Em 1º de maio, segundo Maduro, os serviços de inteligência venezuelanos descobriram que algo finalmente estava em curso.
"Na noite da última sexta-feira, tivemos a confirmação do início da operação terrorista", disse Maduro, que informou que todos os mecanismos de proteção na costa venezuelana foram ativados imediatamente.
De acordo com o relato do presidente, os integrantes da operação "se dividiram em dois grupos, o primeiro em uma lancha pequena e rápida", que apareceu às 3 da manhã de domingo "em um local às margens de La Guaira".
"De maneira coordenada, as forças da Polícia Nacional Bolivariana, das Forças de Ações Especiais, da Direção Geral de Inteligência Militar, do Serviço Bolivariano de Inteligência e da Armada Bolivariana chegaram às proximidades do local", disse Maduro.

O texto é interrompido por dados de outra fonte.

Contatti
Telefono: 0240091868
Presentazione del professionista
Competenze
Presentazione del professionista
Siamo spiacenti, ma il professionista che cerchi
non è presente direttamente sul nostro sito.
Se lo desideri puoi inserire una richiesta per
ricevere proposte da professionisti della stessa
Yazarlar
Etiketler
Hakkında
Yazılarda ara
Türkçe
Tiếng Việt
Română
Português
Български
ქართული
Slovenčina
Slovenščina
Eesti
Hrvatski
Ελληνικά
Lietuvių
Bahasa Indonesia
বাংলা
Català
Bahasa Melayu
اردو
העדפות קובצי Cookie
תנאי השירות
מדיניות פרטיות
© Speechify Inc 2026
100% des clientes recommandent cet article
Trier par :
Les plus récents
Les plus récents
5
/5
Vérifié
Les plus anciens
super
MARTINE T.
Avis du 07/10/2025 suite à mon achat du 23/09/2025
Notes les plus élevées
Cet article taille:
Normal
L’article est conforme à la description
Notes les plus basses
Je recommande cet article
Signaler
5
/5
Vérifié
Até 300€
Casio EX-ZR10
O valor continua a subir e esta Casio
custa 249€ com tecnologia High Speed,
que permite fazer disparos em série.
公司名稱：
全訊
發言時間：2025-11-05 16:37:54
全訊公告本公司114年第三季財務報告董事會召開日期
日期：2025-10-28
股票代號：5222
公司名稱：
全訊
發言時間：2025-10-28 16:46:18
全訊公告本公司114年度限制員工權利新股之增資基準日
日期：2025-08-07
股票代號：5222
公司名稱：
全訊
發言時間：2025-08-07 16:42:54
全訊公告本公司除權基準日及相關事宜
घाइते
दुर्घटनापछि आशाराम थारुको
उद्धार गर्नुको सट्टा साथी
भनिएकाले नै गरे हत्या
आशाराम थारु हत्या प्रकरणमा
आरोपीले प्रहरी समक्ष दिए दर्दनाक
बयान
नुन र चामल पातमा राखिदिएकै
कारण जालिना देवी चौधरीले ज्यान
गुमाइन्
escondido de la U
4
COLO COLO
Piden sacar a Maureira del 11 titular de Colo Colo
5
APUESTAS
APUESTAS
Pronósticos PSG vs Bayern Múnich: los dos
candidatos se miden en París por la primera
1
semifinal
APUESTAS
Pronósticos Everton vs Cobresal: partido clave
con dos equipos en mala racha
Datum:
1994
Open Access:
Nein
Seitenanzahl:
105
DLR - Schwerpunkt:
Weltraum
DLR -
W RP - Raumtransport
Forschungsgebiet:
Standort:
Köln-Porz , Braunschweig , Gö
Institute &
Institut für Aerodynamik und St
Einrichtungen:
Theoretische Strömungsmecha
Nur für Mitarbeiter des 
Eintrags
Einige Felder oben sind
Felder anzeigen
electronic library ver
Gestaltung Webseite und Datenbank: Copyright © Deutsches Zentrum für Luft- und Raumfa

"Mais de meia hora depois, o barco se aproximou da costa e abriu fogo contra os oficiais venezuelanos. A resposta foi proporcional. Houve um combate que durou, aproximadamente, 45 minutos. Depois, o barco virou", disse o venezuelano.
O resultado dessa primeira operação, conforme autoridades venezuelanas, foi de oito mortos e dois detidos, incluindo um suposto informante da DEA.
Também foram apreendidos materiais de guerra e equipamentos de comunicação de origens americana e colombiana.
O segundo barco
Os outros supostos membros do grupo invasor foram capturados na manhã de segunda-feira, no Estado venezuelano de Arágua.
"Havia um relatório de um grupo que havia desembarcado em um local na costa de Arágua. Era um barco com as características do segundo que procurávamos", disse Maduro.
"Os comandos do mar foram ativados imediatamente e os helicópteros da Marinha Bolivariana saíram em busca desse segundo barco. Ele foi encontrado em alto mar", disse o presidente. Segundo Maduro, foram dadas ordens expressas para que os membros do grupo fossem capturados vivos.
Segundo Maduro, os helicópteros obrigaram o barco dos supostos invasores a se aproximar da cidade de Chuao, onde os oito tripulantes foram "subjugados pelo poder popular".
"Os pescadores, a milícia nacional e a polícia municipal saíram com galhos de árvores, pistolas e pedras para procurar os terroristas", disse Maduro.
"As pessoas os capturaram, as pessoas os amarraram, os colocaram ao lado de uma peixaria socialista inaugurada pelo comandante Chávez há mais de dez anos", afirmou o presidente, que disse ter sido informado da captura desses "oito terroristas" enquanto participava de uma videoconferência do Movimento de Países Não-alinhados.
Segundo Maduro, "entre Chuao e Petaquire, cerca de 20 homens haviam caído" e "mais cinco terroristas foram capturados, após as áreas serem vasculhadas'.
"Capturamos 13 terroristas", declarou Maduro. Segundo ele, novas pessoas que estavam na embarcação ainda devem ser capturadas na região. "Estou seguro de que capturaremos todos os terroristas", declarou.
Os capturados
Entre os capturados, além dos americanos Luke Alexander Denman e Airan Berry, Maduro também destacou a prisão do ex-capitão Antonio Seuqea Torres, a quem descreveu como "o chefe desse comando terrorista".
Ele também destacou a prisão de Adolfo Baduel, filho do ex-ministro da Defesa de Hugo Chávez, ex-general Raúl Baduel, que também está atualmente preso.
A lista de detidos fornecida pelo próprio Maduro durante sua aparição na televisão é completada por Cosme Rafael Alcalá, Jefferson Fernando Díaz Vásquez, Rodolfo Jesus Díaz Orellana, Víctor Alejandro Pimienta, Fernando Andrés, Raúl Eduardo Manzanilla, Luis Manuel Paiva Soto, Esteban Rojas Tapia, Edison e Luis Manuel Paiva Soto. Rowin Mogollón, Enderson Ríos Marín e Rubén Darío Fernández Figuera.
Entre os mortos na operação, apenas a identidade do ex-capitão Robert Colina, conhecido como "Pantera", é conhecida.